Editorial

La alargada mano de Hacienda

La administración tributaria ha logrado que en los meses transcurridos de 2016 los españoles hayan declarado 13.700 millones de euros en activos en el extranjero, que junto con los aflorados en los tres años anteriores llegan a los 141.000 millones de euros, nada menos que el 12,6% del PIB. Esta operación que Hacienda puso en marcha en paralelo a la amnistía fiscal de 2012 ha dado fantásticos resultados, y se ha hecho sin cercenar la libérrima capacidad que los contribuyentes tienen para adquirir activos en el extranjeros si lo desean, ya sean de carácter inmobiliario o financiero (acciones, seguros, fondos o depósitos).

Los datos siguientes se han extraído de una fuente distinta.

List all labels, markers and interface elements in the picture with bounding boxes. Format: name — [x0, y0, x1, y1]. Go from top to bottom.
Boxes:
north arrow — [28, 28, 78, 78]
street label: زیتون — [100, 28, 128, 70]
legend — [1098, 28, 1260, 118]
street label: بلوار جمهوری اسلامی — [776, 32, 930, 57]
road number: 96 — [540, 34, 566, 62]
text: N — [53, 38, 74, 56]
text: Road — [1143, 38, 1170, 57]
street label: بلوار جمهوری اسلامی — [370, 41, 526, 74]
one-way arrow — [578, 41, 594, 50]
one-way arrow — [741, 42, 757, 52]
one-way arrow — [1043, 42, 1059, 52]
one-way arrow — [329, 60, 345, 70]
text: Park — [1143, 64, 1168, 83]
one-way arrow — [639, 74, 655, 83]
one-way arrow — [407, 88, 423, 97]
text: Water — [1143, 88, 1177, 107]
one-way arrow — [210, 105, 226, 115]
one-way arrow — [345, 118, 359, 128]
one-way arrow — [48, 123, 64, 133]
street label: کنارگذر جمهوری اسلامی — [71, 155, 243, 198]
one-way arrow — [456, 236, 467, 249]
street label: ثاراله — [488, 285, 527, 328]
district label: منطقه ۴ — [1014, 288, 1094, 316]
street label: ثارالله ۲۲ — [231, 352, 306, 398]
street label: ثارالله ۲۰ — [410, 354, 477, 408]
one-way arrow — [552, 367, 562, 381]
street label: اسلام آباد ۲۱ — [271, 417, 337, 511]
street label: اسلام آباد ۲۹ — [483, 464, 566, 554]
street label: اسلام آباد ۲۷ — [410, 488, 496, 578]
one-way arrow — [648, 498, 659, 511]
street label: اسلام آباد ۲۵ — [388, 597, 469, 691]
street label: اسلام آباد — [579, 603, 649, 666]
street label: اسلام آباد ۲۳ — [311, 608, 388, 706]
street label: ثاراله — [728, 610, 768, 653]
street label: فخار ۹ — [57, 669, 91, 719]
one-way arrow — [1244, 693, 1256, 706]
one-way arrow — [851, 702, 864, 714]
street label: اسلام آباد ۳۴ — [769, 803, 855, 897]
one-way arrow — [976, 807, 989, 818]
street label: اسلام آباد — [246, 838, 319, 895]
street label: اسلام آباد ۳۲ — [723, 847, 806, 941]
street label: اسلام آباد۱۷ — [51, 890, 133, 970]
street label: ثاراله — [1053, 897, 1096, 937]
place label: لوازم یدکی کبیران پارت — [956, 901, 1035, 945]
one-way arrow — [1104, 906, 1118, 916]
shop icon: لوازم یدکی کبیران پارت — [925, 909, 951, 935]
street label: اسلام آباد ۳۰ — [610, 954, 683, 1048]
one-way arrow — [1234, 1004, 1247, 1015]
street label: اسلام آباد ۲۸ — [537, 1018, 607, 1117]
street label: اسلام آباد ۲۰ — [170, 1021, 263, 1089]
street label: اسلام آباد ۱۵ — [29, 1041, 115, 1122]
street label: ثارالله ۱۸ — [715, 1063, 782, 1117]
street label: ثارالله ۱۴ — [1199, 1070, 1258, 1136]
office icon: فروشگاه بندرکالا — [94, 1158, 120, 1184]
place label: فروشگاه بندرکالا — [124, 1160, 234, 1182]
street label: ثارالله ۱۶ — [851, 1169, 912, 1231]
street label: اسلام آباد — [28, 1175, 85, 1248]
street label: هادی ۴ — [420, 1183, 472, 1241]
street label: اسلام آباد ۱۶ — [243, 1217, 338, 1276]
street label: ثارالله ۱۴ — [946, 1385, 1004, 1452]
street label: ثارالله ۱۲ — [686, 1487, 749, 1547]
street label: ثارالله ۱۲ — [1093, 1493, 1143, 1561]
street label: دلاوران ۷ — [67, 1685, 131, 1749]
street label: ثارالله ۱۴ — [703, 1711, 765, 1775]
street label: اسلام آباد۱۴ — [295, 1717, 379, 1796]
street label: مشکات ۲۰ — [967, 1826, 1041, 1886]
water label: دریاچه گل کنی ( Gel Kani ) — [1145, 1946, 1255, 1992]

Únicamente donde Hacienda considera que existe ocultación de obligaciones tributarias inicia una inspección (lo ha hecho sobre más de 8.800 contribuyentes y ha generado 1.100 millones), y en el resto de los casos se limita a conocer la situación patrimonial fuera de las fronteras, algo generalizado en las haciendas modernas. Para cerrar el círculo falta controlar los paraísos fiscales atractivos para el dinero, algo en lo que solo la unidad de criterio a nivel mundial es posible. Desde la crisis los avances han sido muy importantes, pero sigue habiendo una ingente cantidad de dinero oculta a los ojos de los gestores tributarios, mientras soportan déficits fiscales y deudas desorbitadas.